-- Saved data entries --
== Segment start ==
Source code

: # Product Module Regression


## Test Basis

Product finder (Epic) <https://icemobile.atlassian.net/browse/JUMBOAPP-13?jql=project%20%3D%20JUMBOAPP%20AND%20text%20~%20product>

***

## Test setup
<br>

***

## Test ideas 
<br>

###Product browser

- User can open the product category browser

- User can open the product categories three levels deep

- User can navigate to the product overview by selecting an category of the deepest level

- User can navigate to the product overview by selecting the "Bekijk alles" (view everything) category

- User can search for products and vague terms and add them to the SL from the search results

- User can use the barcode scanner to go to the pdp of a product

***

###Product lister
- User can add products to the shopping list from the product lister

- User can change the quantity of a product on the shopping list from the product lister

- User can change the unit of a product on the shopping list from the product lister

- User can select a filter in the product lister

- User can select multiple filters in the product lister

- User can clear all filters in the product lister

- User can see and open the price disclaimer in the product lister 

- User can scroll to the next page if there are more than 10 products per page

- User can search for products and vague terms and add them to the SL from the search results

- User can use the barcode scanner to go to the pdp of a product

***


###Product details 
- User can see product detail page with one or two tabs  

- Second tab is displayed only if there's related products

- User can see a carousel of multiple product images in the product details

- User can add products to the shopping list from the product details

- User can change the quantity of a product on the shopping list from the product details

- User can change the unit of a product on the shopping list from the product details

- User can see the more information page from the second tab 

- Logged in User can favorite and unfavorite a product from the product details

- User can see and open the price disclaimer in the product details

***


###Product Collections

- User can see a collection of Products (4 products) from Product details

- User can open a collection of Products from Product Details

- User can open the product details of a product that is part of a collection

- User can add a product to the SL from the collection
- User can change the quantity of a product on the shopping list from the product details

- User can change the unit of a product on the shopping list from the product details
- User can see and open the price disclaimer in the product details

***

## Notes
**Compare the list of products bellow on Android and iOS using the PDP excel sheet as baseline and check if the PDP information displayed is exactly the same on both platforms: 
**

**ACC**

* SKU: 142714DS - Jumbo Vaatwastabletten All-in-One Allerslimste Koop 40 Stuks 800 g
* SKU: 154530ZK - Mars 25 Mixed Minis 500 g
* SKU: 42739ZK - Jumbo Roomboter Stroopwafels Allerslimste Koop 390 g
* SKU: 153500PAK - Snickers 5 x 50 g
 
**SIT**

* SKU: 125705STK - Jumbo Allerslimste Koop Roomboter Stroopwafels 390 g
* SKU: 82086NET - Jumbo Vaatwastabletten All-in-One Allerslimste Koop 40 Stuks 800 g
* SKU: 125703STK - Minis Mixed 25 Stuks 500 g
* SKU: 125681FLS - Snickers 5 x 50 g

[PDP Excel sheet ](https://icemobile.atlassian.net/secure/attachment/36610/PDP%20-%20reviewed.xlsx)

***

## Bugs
== Segment end ==
-- WHAT YOU WILL DO --
Starting at the line that contains "- User can select a" and ending at the line that contains "- User can see product", rewrite those lines with "product lister" renamed to "product list view" and everything else unchanged.

-- SOLUTION --
- User can select a filter in the product list view

- User can select multiple filters in the product list view

- User can clear all filters in the product list view

- User can see and open the price disclaimer in the product list view 

- User can scroll to the next page if there are more than 10 products per page

- User can search for products and vague terms and add them to the SL from the search results

- User can use the barcode scanner to go to the pdp of a product

***


###Product details 
- User can see product detail page with one or two tabs  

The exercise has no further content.